Cuando llegaron los problemas ya era oscuro, después de algún tramo peligroso, finalmente, el dos punto ocho viejo se deslizó hasta la cuneta, un momento antes comentaban quienes conocían el camino: ahora llega la cuesta en curva. Nos costó, pero entre todos y con la ayuda de los vecinos de la comunidad de Alfredo y algunas otras cercanas que habían salido a esperarnos al camino en Santa Elena, logramos sacarlo de allí. Entonces era otro de los carros el que no caminaba, el camión y Santa Mónica los dejaron parqueados, aunque aún quedaba un buen trecho por recorrer; sólo el pailita, manejado por Jaime, se adelantó y llegó de un solo hasta la casa de los papás.
Los que habíamos bajado de los carros y no anduvimos listos tuvimos que continuar caminando. Llovía, el piso de la calle era puro lodo y la luna a pesar de que era llena no nos mostraba su resplandor, pues la ocultaban las nubes. Así, agarrados unos a otros hicimos el camino, a oscuras, deslizándonos sobre el barro y apoyados unos en otros sin saber muy bien el camino, divisando algunas luces al margen que nos podían despistar. Cuando los últimos llegamos a la casa ya estaba abarrotada de gente y el delegado de la Palabra había comenzado la oración. El cajón que contenía su cuerpo estaba colocado sobre una mesa vestida de blanco, como las paredes y el techo, adornado con flores, campánulas rosadas colgaban de arriba como flecos de un dosel y en las paredes prendidas calas blancas (mi flor preferida en la preparación de los adornos para la celebración de la Pascua) con hojas verdes de distintos tipos y tamaños. Después de terminar su rezo los delegados, celebramos la Eucaristía dominical acompañados también por el padre Ramón Calero que venía con nosotros desde Tegucigalpa; el Señor se hacía presente en medio de nosotros junto al cuerpo de nuestro hermano y querido compañero Alfredo, también con su Cuerpo, pero éste resucitado, como transmitiendo la Vida.

[Entradas de datos guardadas]
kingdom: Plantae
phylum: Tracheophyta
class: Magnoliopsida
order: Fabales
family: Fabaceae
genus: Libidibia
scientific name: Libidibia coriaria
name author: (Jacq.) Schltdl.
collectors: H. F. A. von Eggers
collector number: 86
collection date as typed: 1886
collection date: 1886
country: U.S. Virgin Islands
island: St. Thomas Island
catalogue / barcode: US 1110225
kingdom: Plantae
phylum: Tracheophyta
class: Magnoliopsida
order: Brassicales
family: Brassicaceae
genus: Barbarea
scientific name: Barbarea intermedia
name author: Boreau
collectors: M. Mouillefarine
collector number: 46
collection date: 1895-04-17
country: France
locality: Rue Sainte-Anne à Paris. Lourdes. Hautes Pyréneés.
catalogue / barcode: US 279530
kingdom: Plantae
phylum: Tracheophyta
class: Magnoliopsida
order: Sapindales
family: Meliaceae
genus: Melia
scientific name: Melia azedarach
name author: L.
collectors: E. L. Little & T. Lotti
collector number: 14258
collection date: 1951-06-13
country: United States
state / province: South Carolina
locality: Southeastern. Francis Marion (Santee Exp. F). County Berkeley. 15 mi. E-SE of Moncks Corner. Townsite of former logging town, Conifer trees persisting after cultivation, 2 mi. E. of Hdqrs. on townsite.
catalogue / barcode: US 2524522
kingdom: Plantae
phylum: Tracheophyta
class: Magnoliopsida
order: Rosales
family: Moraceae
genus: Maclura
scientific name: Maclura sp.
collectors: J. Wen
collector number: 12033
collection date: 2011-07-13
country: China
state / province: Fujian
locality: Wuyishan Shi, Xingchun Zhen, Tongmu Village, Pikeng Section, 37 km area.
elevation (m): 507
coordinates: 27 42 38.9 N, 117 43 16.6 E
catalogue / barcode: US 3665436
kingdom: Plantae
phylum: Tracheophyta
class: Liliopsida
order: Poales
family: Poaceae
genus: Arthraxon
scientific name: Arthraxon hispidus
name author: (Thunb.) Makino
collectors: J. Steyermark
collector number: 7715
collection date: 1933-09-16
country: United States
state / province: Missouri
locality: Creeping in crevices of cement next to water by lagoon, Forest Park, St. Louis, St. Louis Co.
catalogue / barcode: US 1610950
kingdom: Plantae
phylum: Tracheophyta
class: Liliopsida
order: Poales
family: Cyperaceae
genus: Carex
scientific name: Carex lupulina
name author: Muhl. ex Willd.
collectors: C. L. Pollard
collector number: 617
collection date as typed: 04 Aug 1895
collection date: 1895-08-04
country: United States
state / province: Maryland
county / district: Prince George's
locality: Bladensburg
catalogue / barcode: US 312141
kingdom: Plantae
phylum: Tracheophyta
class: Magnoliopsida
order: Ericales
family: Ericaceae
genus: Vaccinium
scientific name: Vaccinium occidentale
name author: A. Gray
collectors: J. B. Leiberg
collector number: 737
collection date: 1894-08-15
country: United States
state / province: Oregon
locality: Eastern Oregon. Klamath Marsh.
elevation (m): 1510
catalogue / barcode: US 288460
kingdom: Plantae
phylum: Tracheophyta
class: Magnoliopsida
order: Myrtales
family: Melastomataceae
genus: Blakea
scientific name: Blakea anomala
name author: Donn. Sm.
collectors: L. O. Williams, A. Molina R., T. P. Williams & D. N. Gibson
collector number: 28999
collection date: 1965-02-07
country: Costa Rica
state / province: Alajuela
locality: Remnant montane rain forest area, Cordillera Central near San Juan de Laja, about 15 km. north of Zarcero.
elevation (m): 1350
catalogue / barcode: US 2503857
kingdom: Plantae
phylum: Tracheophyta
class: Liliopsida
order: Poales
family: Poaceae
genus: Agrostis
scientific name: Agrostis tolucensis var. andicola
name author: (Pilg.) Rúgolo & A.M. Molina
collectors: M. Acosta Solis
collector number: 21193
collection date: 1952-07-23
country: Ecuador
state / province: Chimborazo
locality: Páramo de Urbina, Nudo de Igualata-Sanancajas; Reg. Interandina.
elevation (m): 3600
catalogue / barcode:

*Qué se pide*:
(1) Según el relato, ¿quién manejaba el pailita que se adelantó hasta la casa de los papás?
(2) Reproduce sin cambios el fragmento del relato que comienza con las palabras "Cuando llegaron los" y termina con "de los papás.".

*Respuestas*:
(1) Jaime.

(2)
Cuando llegaron los problemas ya era oscuro, después de algún tramo peligroso, finalmente, el dos punto ocho viejo se deslizó hasta la cuneta, un momento antes comentaban quienes conocían el camino: ahora llega la cuesta en curva. Nos costó, pero entre todos y con la ayuda de los vecinos de la comunidad de Alfredo y algunas otras cercanas que habían salido a esperarnos al camino en Santa Elena, logramos sacarlo de allí. Entonces era otro de los carros el que no caminaba, el camión y Santa Mónica los dejaron parqueados, aunque aún quedaba un buen trecho por recorrer; sólo el pailita, manejado por Jaime, se adelantó y llegó de un solo hasta la casa de los papás.